## What is required
Determine how many lines in the following listing include "which". Respond with that number only.
-*-
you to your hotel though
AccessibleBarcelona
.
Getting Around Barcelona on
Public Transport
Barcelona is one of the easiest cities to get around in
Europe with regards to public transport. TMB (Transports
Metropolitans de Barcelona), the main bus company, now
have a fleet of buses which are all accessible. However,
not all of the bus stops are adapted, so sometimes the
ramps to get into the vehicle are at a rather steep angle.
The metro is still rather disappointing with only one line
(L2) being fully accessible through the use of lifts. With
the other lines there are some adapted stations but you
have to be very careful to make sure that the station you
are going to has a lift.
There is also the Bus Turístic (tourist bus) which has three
-*-
## Answer section
2